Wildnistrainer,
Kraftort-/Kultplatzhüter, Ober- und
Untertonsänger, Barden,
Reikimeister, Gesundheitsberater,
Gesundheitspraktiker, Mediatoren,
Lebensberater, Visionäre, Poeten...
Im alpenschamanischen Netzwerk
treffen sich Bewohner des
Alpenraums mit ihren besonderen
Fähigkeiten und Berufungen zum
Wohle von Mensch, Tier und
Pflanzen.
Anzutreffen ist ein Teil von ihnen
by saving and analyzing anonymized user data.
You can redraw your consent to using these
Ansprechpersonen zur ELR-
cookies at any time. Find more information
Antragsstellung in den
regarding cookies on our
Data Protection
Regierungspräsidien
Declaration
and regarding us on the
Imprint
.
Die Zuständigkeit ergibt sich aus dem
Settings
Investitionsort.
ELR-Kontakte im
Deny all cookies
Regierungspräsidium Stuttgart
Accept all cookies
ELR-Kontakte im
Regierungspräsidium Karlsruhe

Prompt → Each line from the first line of the listing through the line with "Alpenraums mit ihren besonderen" must be output exactly, both ends included, and no other line may appear.

Output →
Wildnistrainer,
Kraftort-/Kultplatzhüter, Ober- und
Untertonsänger, Barden,
Reikimeister, Gesundheitsberater,
Gesundheitspraktiker, Mediatoren,
Lebensberater, Visionäre, Poeten...
Im alpenschamanischen Netzwerk
treffen sich Bewohner des
Alpenraums mit ihren besonderen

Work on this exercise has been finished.